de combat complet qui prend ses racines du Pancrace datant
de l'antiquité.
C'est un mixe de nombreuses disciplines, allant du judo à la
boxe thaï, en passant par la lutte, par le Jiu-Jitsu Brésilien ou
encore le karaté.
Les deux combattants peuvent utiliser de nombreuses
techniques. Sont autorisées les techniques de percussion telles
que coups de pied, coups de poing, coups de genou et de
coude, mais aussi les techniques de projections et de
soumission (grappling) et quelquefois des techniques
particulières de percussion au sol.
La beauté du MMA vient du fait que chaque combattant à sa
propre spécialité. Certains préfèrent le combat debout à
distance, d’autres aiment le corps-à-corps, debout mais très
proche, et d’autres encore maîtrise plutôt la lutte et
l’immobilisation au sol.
==============================
Copy the records out again word for word.

*Result*.
de combat complet qui prend ses racines du Pancrace datant
de l'antiquité.
C'est un mixe de nombreuses disciplines, allant du judo à la
boxe thaï, en passant par la lutte, par le Jiu-Jitsu Brésilien ou
encore le karaté.
Les deux combattants peuvent utiliser de nombreuses
techniques. Sont autorisées les techniques de percussion telles
que coups de pied, coups de poing, coups de genou et de
coude, mais aussi les techniques de projections et de
soumission (grappling) et quelquefois des techniques
particulières de percussion au sol.
La beauté du MMA vient du fait que chaque combattant à sa
propre spécialité. Certains préfèrent le combat debout à
distance, d’autres aiment le corps-à-corps, debout mais très
proche, et d’autres encore maîtrise plutôt la lutte et
l’immobilisation au sol.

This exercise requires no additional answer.